The meals served at the Karma Kitchen are delicious Indian cuisine that is 100% vegetarian, with a number of vegan options, as noted on the chalkboard with a (v). And don’t worry – while the rest of the Karma Kitchen staff is volunteers, the chefs are hired professionals.
Meals are served “Thali Style” which means diners get to try a little bit of everything on the menu! The menu last Sunday included the following – (going Clockwise from 12′o clock on the picture below):
- Jeera Aloo (v) – Spicy potatoes
- Hing Dal (v) - a lentil stew
- Raita - a yogurt sauce which helps to cut the heat in the other dishes
- Sabzi Pakora (v) - a fritter of deep fried assorted veggies in chickpea flour (my favorite dish of the day)
- Naan - fresh, soft bread. (Vegans can substitute Roti instead)
- Kheer - a sweet rice pudding dessert (delicious!)
- Vegetable Jalfreezi (v) - a very spicy stew of green peppers & tomatoes (another favorite of mine!)
- Palak Paneer - Spinach with Paneer Cheese
- Vegetable Biryani - a Rice pilaf in the center of the plate
Not pictured, Chai Tea and Mango Lassi (a mango & yogurt drink) were offered as beverages.
Although this was a lot of food, it was delicious and I cleared my plate very quickly!
After lunch, it was time to get to work! The group of volunteers was split up into various tasks including Hosts and Servers in the front of the house and Dishwashers (yes, really) and Food Platers in the back of the house. As first-time volunteers, Mike and I were given the opportunity to be Servers so that we could interact with the Customers and get the full Karma Kitchen experience.
I’ve never waitressed before in my life, so I was very nervous! Thankfully the “Thali Style” ordering made it easy – guests “ordered by exclusion” telling us only what they didn’t want – and we brought out everything else. We also each only had 4 tables assigned to us. I actually very much enjoyed waitressing, although it gave me a true respect for restaurant servers that probably have 2 – 3 times the workload I experienced during my shift!
Getting into the Spirit
To truly inspire joy and foster a sense of community, Karma Kitchen integrates it’s message throughout the experience in several other ways.

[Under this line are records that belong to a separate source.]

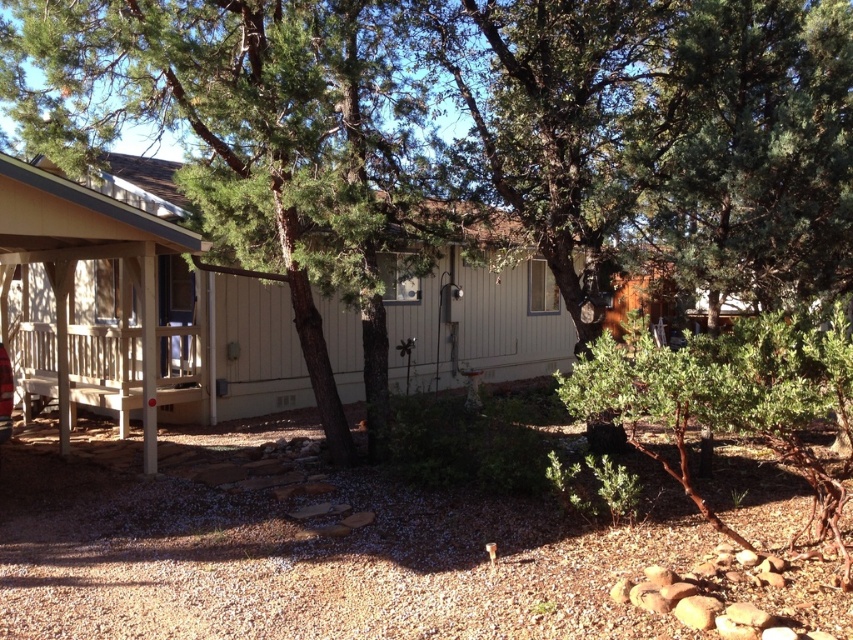
Can you confirm if beige wood porch at lower left is shorter than metallic red car at lower left?

In fact, beige wood porch at lower left may be taller than metallic red car at lower left.

Can you confirm if beige wood porch at lower left is bigger than metallic red car at lower left?

Correct, beige wood porch at lower left is larger in size than metallic red car at lower left.

Identify the location of beige wood porch at lower left. (477, 323).

Is point (381, 44) in front of point (132, 346)?

That is True.

Which is behind, point (117, 20) or point (474, 358)?

Point (474, 358)

The width and height of the screenshot is (853, 640). In order to click on green leafy tree at center in this screenshot , I will do `click(468, 131)`.

Which is more to the right, green leafy tree at center or metallic red car at lower left?

green leafy tree at center

Is green leafy tree at center above metallic red car at lower left?

Yes.

The height and width of the screenshot is (640, 853). Identify the location of green leafy tree at center. (468, 131).

I want to click on green leafy tree at center, so click(x=468, y=131).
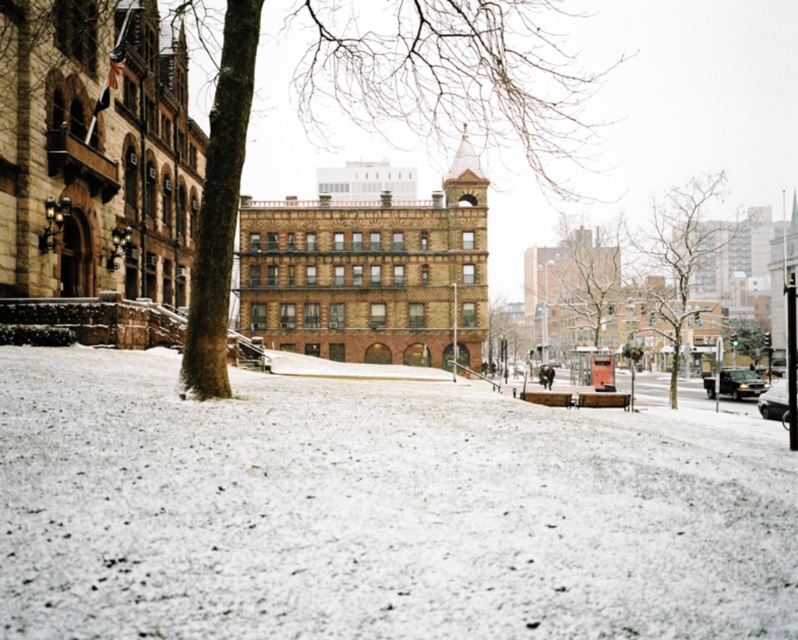
You are standing at the center of the snow covered ground in the park. You want to walk to the smooth brown tree at center. Which direction should you walk to reach it?

The smooth brown tree at center is located at point (571, 289), so you should walk towards the center of the scene to reach it.

You are standing in the winter scene described. You want to place a small snowman exactly at the point marked by point (x=377, y=509). Is there enough snow at white powdery snow at lower center to build a snowman there?

The point (x=377, y=509) marks white powdery snow at lower center, which is described as having a thin layer of snow with patches of grass peeking through. Since the snow is thin and has grass visible, there may not be enough snow to build a snowman at that location.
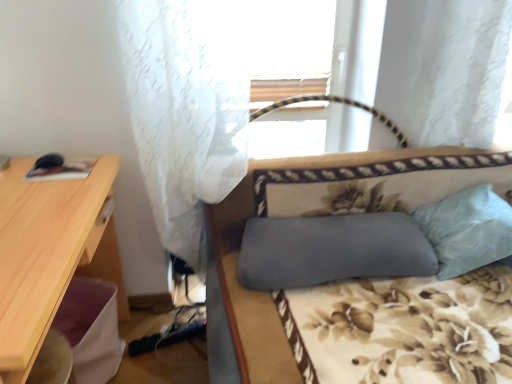
This screenshot has height=384, width=512. In order to click on vacant region above light wood desk at left (from a real-world perspective) in this screenshot , I will do `click(42, 202)`.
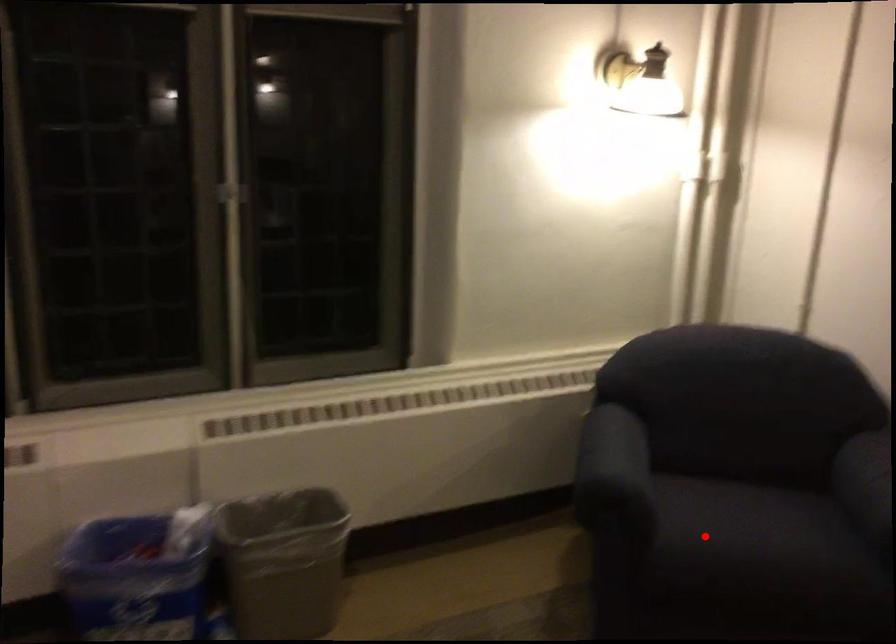
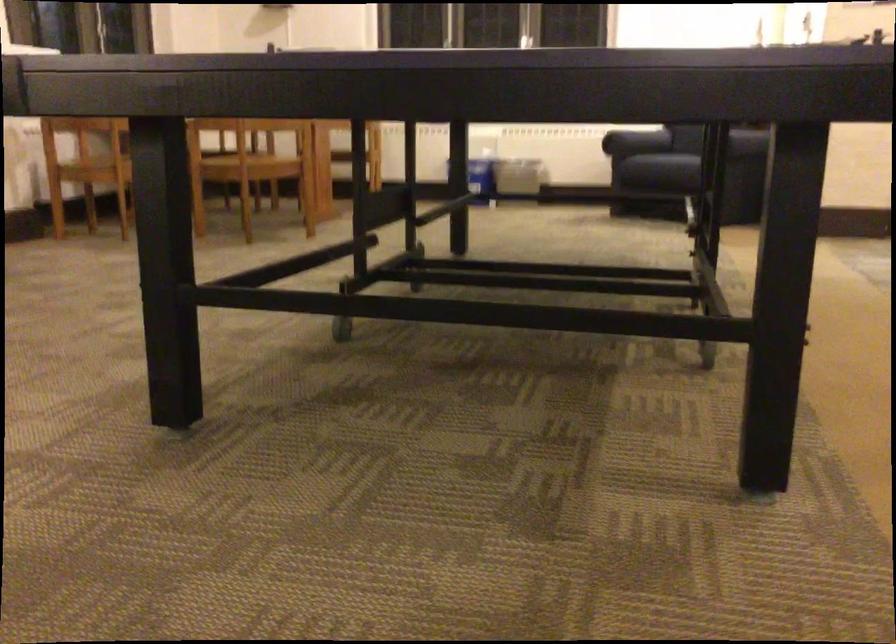
Question: I am providing you with two images of the same scene from different viewpoints. Given a red point in image1, look at the same physical point in image2. Is it:

Choices:
 (A) Closer to the viewpoint
 (B) Farther from the viewpoint

Answer: (B)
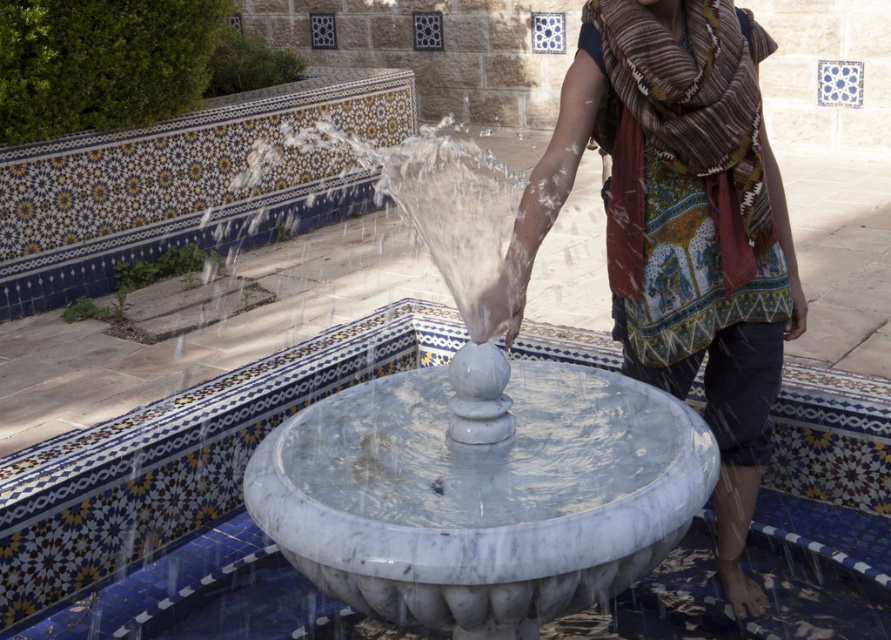
Question: Which point appears closest to the camera in this image?

Choices:
 (A) (x=677, y=136)
 (B) (x=352, y=500)

Answer: (B)

Question: Which object appears closest to the camera in this image?

Choices:
 (A) patterned scarf at center
 (B) white marble fountain at center

Answer: (B)

Question: Can you confirm if white marble fountain at center is positioned above patterned scarf at center?

Choices:
 (A) yes
 (B) no

Answer: (B)

Question: Does white marble fountain at center have a larger size compared to patterned scarf at center?

Choices:
 (A) yes
 (B) no

Answer: (B)

Question: Does white marble fountain at center have a larger size compared to patterned scarf at center?

Choices:
 (A) yes
 (B) no

Answer: (B)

Each table in the restaurant had a notebook on it so that in addition to paying it forward, guests could also leave messages to future diners.
This was an actual message I found in one of the notebooks:
“I hope you enjoy my gift of kindness, it was truly a pleasure to pass this onto you. Enjoy your meal and continue to spread the love.”

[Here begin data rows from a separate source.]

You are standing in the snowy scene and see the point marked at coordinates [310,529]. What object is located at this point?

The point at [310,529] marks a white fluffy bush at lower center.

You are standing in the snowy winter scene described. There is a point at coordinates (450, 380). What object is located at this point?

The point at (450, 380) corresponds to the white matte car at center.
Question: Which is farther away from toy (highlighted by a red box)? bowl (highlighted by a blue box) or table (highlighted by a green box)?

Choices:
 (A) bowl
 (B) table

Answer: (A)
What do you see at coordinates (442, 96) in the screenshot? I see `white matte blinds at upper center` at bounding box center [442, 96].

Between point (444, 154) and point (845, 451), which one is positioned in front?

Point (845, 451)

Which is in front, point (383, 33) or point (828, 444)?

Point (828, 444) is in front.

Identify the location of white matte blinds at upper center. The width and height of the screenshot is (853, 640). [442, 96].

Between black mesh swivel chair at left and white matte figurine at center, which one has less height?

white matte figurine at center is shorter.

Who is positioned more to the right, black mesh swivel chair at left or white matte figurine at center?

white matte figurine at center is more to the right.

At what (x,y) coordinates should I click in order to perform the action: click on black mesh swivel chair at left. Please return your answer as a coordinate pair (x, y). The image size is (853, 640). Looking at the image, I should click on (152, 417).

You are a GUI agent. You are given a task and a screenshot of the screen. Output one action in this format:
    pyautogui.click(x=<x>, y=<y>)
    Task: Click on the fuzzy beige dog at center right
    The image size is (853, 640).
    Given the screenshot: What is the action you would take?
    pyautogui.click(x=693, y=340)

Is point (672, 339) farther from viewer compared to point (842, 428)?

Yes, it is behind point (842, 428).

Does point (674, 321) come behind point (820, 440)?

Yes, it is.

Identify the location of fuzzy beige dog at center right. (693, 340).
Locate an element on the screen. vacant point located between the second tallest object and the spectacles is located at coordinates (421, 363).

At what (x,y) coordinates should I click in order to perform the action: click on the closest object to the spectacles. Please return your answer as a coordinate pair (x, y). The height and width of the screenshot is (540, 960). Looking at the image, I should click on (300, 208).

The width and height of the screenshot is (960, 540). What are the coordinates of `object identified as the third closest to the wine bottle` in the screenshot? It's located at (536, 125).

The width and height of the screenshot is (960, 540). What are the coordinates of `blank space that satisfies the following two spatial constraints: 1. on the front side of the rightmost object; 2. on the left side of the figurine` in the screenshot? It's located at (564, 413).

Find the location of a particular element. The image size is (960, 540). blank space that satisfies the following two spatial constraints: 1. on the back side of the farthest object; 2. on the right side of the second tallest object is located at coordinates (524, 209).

There was also a table at the front full of books, movies, music, and crafts that anyone could browse and take. There were no prices on any items, but just like the food, guests could pay it forward however they wished, perhaps by dropping a contribution in the box, or writing in their name on the volunteer sign up sheet.
Lastly – my favorite part – every month there is a different theme at Karma Kitchen and an activity to go along with the theme. Since October 2nd was Gandhi’s birthday, the October theme centered around one of his most famous quotes: “Be the change you wish to see in the world.”

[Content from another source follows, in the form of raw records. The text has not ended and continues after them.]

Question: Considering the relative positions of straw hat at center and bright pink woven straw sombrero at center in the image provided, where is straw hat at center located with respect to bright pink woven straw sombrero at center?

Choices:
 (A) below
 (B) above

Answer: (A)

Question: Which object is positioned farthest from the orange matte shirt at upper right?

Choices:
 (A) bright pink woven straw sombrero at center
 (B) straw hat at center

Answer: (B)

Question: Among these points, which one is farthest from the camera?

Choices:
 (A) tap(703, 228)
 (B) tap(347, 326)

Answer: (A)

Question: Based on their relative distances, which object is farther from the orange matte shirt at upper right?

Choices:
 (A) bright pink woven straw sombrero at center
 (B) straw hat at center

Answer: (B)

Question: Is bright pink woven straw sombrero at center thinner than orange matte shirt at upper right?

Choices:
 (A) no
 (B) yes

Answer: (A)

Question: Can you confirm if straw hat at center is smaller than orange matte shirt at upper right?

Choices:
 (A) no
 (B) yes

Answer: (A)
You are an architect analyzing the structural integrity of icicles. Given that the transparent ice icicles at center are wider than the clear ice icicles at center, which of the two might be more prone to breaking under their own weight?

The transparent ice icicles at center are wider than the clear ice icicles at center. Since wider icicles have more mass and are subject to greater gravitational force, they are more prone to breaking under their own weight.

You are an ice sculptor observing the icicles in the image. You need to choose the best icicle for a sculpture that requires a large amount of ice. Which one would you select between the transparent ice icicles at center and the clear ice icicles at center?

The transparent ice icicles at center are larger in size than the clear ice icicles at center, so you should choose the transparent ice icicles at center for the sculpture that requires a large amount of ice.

Tying into that theme, guests and volunteers alike were encouraged to think about how they planned to be the change, and write it down on a piece of paper for displaying.
I truly had a wonderful time at Karma Kitchen, and left feeling more joy and hope for the future. I love the positive message embodied by Karma Kitchen, and I sincerely hope that message spreads!
In what ways do you plan to Be the Change?
Bonus Image: At a place as full of heart as Karma Kitchen, even their potatoes show it!